About this exercise
Find each line of the material below in which the word "labels" occurs, and return it.

━━━━━━━━━━━━━━━━━━━━━━━━━━━━━━

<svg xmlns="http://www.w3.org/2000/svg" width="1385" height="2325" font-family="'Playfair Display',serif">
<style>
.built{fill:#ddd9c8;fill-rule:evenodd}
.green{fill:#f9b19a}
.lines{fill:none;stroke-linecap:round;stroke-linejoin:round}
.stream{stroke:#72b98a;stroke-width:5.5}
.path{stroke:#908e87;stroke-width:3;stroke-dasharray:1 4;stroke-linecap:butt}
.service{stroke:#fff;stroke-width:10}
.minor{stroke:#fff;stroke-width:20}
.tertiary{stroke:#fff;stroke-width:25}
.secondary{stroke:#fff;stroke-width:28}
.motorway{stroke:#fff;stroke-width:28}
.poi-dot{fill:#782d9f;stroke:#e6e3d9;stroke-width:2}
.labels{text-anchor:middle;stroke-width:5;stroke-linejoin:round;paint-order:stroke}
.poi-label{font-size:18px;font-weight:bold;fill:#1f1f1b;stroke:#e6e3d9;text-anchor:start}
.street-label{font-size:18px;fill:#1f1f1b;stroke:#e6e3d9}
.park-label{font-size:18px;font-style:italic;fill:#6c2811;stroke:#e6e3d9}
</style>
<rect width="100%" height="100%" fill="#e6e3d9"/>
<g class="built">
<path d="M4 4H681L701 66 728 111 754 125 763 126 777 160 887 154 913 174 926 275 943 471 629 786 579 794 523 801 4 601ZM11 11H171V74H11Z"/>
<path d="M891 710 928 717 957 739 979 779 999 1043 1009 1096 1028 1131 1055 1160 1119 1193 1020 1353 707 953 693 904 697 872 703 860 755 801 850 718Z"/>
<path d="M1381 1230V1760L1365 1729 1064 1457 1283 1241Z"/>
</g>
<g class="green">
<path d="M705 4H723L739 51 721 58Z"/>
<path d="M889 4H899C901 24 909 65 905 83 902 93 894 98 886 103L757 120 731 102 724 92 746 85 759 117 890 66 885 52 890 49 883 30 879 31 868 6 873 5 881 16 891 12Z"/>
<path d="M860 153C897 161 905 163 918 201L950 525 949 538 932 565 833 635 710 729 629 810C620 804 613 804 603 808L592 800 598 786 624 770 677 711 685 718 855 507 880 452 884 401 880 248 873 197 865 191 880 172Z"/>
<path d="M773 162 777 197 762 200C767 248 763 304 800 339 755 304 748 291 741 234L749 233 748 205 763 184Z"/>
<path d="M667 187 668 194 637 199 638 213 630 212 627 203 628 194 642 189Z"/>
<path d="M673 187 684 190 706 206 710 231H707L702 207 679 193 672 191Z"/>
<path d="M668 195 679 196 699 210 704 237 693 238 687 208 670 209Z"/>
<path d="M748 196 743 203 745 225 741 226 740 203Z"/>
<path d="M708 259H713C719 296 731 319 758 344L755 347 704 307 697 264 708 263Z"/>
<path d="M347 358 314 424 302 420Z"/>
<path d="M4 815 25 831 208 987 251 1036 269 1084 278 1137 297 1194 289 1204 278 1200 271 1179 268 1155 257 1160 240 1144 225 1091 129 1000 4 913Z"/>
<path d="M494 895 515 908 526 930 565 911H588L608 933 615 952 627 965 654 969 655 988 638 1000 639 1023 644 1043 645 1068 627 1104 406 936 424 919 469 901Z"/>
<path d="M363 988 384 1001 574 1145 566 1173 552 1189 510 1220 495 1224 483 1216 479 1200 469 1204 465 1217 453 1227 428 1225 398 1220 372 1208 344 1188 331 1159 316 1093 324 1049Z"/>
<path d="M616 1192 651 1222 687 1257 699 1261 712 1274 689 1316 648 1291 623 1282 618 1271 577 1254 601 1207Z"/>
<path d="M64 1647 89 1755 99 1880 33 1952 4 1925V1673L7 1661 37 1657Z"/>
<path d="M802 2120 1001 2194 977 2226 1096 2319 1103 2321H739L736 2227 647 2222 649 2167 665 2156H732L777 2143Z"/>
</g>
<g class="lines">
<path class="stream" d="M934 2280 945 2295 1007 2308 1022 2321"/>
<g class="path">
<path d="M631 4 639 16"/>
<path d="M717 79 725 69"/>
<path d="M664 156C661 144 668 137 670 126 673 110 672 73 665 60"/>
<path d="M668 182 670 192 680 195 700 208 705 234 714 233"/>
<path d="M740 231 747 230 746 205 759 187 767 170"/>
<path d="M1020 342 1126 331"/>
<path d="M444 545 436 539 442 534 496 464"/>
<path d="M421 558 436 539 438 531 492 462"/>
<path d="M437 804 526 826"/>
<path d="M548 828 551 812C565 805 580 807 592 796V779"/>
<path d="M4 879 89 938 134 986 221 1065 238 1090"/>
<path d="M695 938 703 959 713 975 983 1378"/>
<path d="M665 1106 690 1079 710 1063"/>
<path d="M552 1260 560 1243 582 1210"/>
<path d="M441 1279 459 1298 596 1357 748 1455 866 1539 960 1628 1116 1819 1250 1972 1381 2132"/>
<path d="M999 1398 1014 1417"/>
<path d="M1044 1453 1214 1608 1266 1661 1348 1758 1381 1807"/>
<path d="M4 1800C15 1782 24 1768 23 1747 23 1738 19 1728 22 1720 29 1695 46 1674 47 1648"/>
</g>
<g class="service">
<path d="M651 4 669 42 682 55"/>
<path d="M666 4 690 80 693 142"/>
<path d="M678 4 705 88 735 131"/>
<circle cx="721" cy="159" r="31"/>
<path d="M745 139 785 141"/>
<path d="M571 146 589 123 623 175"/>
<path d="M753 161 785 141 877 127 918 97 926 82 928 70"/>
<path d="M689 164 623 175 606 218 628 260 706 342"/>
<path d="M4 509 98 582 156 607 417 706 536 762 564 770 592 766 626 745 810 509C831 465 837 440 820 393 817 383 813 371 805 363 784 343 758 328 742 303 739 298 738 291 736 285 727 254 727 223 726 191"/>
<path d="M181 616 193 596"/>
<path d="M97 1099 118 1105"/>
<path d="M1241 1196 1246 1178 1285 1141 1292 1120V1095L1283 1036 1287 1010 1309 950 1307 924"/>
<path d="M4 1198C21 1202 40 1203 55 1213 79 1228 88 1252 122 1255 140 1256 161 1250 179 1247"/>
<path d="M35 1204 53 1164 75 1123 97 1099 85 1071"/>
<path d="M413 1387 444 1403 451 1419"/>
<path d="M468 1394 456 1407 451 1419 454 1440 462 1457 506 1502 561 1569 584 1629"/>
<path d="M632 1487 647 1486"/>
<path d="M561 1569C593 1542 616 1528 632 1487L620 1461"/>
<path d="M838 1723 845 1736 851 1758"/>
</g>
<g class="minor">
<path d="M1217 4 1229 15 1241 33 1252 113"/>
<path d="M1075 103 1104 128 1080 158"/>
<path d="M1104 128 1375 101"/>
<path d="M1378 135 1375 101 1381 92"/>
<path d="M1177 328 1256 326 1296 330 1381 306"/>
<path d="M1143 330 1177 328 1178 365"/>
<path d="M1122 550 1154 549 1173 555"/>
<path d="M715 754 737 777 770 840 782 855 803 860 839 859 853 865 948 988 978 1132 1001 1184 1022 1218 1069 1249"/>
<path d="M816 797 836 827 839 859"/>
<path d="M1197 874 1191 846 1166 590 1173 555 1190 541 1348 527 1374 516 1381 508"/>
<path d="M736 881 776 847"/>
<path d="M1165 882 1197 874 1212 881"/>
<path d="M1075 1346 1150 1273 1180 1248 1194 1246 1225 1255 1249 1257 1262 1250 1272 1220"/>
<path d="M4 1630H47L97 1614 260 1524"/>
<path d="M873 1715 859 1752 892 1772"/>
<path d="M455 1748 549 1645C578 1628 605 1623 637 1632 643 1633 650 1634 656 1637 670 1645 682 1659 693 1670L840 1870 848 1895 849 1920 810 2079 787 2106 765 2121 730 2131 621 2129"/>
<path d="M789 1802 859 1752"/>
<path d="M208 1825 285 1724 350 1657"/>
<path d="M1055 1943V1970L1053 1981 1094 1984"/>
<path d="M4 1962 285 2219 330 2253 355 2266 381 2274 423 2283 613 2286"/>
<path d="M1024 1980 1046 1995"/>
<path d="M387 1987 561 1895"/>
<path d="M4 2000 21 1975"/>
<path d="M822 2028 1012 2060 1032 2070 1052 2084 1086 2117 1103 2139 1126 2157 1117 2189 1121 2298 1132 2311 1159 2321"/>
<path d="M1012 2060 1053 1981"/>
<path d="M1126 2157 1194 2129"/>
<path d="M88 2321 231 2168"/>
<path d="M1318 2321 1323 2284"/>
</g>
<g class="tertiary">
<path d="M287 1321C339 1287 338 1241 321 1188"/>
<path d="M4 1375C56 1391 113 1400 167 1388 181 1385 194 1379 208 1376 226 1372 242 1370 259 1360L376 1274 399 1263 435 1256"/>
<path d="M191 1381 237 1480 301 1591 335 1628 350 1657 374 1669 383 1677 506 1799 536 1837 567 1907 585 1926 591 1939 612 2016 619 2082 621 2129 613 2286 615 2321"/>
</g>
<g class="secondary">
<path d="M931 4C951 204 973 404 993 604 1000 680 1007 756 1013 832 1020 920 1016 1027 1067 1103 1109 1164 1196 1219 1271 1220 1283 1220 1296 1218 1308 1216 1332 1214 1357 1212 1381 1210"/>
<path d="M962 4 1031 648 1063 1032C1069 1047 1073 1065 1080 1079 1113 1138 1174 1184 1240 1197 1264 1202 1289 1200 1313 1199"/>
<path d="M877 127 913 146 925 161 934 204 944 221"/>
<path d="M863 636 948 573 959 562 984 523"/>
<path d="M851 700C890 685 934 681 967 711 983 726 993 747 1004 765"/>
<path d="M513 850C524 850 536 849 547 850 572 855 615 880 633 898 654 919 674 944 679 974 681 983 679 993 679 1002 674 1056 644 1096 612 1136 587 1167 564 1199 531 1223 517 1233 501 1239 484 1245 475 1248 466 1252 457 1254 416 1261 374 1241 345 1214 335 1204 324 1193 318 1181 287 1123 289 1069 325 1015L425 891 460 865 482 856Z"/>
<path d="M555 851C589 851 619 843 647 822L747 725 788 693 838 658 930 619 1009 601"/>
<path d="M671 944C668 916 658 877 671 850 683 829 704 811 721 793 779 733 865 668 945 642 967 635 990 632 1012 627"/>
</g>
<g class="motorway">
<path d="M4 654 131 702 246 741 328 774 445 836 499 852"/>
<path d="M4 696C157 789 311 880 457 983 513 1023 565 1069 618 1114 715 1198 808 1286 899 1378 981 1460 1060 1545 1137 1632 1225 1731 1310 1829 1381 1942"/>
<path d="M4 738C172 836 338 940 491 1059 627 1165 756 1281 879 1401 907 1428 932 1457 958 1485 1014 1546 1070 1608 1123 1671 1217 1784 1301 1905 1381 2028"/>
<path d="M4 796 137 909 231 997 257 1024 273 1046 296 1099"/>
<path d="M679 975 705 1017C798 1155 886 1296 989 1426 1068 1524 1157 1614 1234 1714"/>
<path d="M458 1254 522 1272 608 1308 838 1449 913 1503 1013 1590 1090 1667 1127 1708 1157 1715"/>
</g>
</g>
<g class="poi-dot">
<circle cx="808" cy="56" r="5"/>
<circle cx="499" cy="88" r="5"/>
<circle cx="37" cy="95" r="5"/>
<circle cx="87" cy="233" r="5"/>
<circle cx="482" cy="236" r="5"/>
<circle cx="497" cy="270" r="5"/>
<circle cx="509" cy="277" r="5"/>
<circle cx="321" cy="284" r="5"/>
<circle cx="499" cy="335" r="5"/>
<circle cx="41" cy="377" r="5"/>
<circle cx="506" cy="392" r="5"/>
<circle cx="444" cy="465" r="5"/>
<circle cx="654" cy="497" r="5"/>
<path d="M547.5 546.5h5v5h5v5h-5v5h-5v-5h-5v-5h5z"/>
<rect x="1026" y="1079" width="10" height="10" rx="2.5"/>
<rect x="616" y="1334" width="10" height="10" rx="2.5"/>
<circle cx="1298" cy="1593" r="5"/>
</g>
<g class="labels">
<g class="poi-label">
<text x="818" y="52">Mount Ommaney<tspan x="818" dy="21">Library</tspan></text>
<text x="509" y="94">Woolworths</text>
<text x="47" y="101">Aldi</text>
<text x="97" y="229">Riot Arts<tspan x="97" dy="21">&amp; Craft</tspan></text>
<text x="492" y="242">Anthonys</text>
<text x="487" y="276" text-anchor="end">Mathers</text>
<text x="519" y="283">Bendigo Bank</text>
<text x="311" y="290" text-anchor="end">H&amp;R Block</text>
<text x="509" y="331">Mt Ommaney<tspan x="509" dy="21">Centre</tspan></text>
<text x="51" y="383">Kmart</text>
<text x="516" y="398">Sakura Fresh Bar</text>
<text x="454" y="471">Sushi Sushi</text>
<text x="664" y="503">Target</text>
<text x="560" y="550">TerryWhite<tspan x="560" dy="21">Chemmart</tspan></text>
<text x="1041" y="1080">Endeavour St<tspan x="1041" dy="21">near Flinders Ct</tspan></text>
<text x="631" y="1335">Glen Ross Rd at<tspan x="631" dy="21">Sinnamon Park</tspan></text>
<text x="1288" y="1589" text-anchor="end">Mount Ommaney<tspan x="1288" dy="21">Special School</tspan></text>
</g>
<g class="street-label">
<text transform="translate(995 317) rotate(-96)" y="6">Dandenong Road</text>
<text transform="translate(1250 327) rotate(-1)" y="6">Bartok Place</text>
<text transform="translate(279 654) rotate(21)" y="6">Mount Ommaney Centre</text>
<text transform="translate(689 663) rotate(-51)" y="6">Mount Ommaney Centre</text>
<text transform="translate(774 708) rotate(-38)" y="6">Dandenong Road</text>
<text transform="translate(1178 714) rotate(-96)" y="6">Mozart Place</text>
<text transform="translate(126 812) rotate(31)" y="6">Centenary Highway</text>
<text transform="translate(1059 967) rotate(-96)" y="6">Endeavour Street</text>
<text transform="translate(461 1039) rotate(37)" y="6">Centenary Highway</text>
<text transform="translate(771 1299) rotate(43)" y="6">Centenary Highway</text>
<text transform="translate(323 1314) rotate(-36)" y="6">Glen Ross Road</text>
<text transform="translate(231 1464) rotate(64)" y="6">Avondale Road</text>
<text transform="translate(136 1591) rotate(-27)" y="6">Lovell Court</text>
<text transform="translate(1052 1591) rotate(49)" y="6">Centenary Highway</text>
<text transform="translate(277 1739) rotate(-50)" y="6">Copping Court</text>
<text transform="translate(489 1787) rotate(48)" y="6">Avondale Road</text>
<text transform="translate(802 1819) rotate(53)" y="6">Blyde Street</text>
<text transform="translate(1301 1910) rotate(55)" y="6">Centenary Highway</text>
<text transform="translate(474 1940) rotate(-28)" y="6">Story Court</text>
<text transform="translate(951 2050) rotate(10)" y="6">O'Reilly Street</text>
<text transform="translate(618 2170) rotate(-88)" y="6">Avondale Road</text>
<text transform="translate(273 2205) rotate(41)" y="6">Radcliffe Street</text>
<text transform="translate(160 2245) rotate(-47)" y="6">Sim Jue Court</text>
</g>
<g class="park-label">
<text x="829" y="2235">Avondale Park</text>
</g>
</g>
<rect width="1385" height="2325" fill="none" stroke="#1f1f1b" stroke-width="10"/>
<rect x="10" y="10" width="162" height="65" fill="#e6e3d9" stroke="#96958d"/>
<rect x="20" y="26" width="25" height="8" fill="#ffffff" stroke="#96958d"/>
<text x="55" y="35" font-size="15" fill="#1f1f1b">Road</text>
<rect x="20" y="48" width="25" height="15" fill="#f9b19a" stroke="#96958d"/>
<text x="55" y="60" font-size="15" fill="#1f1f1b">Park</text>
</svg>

━━━━━━━━━━━━━━━━━━━━━━━━━━━━━━

Answer below
.labels{text-anchor:middle;stroke-width:5;stroke-linejoin:round;paint-order:stroke}
<g class="labels">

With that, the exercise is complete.